Among the perennial questions of northern 
            consumption patterns and southern population growth, the central 
            issues are, of course, sufficiency and efficiency. How much is 
            enough, and how little do we have to use to get it? This means that 
            conservation goals also require us to reorient the way we produce 
            the goods and services that we consume. The sustainability equation 
            inexorably brings together sufficiency of consumption and efficiency 
            of production. And this means that conservationists will necessarily 
            have to work more closely with the private sector, not only helping 
            them become more resource efficient, but also helping redefine the 
            role they play in society and the economy.
            
            The central goals of our production systems 
            have to be not only the generation of goods and services, but 
            equally the creation of jobs and the efficient use of natural 
            resources. For the poorer half of the world’s people, this 
            translates into satisfaction of basic needs, income (and purchasing 
            power), and maintaining the productivity of the resource base. We 
            now need to show how all these factors can be operationally linked 
            together to get a better strategy for sustainable development.
            
            
            Today’s industrial methods are no good. They 
            involve too much capital. They waste too many resources. They cause 
            too much pollution. And they disrupt too many life support systems — 
            the material flows generated today by mankind are estimated to be 
            already comparable to geological flows. Large scale industry causes 
            large scale disruption, both ecologically and socially. 
            
            We need new technologies and also a new 
            science of economics. We need to create work places - jobs - at one 
            hundredth the cost of the ones we are creating today in our 
            globalized economy. And we need to increase the productivity of 
            material resource use by at least 10 times what it is today. 
            Sustainable industrialisation will unquestionably have to be more 
            decentralised, efficient and responsive than it is today. And it 
            must be based on a better understanding of resource pricing, 
            environmental accounting, scales of production, financing systems 
            and the many other factors that are in need of fundamental change. 
            Conservationists have a central contribution to make in the design 
            of such an industry.
            
            A synthesising concept that might offer some 
            clues is that of sustainable livelihoods. A sustainable livelihood 
            is one that gives dignity and meaning to life, provides adequate 
            remuneration and thus creates purchasing power, and produces goods 
            and services that people need. Above all, it does not destroy the 
            resource base.

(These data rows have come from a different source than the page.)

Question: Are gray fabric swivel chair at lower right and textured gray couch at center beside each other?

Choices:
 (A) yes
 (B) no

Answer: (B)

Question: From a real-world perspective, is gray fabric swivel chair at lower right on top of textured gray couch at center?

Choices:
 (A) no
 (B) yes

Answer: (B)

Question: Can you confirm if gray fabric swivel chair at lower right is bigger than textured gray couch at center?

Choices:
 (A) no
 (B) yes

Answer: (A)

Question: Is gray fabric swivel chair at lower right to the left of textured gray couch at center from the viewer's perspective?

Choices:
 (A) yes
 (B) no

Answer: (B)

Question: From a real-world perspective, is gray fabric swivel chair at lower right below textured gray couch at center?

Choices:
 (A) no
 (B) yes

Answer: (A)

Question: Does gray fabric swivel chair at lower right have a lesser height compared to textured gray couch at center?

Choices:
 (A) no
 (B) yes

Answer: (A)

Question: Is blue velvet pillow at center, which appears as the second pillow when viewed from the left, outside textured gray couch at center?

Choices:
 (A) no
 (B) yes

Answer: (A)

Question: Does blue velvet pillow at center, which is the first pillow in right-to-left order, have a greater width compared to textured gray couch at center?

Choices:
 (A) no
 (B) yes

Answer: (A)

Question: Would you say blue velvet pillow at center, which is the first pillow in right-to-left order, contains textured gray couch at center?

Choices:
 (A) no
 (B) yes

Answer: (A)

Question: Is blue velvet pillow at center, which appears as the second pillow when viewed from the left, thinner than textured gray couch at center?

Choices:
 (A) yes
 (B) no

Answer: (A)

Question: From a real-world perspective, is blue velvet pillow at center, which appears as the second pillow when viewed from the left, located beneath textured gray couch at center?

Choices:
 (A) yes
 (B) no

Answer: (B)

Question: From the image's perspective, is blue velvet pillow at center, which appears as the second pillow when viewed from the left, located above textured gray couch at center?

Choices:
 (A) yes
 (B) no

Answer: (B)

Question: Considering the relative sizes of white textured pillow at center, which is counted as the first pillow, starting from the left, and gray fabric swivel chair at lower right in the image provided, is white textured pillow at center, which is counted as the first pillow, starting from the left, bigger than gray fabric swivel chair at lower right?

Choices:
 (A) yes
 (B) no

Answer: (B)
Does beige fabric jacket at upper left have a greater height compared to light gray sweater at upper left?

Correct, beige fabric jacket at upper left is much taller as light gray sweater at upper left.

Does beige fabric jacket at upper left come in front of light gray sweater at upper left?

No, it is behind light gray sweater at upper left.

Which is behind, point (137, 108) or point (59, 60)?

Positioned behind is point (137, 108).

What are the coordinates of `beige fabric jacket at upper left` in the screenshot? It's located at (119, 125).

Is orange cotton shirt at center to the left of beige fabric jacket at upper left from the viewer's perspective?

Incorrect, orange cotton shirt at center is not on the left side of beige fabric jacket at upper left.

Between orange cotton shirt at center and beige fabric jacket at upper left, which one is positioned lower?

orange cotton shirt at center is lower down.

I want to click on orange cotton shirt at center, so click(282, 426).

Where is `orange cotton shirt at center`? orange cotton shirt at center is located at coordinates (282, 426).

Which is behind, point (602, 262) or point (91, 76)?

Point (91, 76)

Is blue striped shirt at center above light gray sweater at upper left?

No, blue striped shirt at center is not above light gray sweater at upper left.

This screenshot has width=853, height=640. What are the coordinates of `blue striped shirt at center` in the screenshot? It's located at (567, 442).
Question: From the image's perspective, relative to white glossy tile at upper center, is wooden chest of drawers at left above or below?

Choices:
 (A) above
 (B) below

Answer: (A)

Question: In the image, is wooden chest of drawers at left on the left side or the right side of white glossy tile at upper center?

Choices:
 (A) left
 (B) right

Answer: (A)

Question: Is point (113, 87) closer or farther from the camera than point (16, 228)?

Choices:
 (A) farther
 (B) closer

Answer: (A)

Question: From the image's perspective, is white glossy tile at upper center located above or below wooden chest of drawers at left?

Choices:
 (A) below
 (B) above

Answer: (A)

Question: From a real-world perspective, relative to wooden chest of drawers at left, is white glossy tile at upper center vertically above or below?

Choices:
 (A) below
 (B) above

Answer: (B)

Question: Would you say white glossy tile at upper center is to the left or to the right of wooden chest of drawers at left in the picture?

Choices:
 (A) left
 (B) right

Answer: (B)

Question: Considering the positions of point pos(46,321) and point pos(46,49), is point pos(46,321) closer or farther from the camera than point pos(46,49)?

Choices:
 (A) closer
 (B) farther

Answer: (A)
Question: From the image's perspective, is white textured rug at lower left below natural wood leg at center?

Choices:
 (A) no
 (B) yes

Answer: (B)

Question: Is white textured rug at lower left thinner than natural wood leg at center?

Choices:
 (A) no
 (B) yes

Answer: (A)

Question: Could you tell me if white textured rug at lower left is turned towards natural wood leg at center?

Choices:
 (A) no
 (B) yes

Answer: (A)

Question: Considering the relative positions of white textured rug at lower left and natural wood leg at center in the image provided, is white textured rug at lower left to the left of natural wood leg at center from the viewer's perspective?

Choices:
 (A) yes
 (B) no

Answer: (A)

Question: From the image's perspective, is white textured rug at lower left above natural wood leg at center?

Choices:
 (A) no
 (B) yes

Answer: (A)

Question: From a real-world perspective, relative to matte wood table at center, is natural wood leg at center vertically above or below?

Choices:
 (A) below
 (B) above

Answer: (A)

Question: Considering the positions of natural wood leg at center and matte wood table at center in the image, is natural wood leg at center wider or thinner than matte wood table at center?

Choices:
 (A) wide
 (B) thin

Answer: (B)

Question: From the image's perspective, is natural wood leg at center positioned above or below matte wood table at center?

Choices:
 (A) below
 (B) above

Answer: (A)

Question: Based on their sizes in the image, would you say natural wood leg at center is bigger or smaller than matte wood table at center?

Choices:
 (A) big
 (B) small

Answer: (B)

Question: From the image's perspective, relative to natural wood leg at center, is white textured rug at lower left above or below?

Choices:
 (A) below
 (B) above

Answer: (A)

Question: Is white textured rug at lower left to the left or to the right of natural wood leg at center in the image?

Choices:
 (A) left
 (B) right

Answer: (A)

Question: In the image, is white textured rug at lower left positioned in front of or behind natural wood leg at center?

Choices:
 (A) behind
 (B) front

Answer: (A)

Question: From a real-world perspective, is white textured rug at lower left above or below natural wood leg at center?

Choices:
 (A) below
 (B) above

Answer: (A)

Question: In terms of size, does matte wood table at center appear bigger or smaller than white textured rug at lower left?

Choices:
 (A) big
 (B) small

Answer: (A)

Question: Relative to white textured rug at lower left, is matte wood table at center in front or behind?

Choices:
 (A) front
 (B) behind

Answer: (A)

Sustainable livelihoods tend to strengthen local 
            economies, empower women and regenerate the environment. Large scale 
            generation of sustainable livelihoods, both in the North and the 
            South, may well be the surest way to attain our conservation goals. 
            What do we do now to move in that direction? What are the first 
            steps?
            
            Sustainable livelihoods not only contribute to 
            conservation but also enable people to benefit from it. And this 
            brings us to the need for conservationists to strengthen their 
            understanding of governance. A fundamental issue of conservation 
            concerns how people make decisions that affect their - and everyone 
            else’s - resource base. This means that conservation is inextricably 
            linked to the question of empowerment, participation of people in 
            decision making, the transparency of government processes and the 
            whole basis of planning.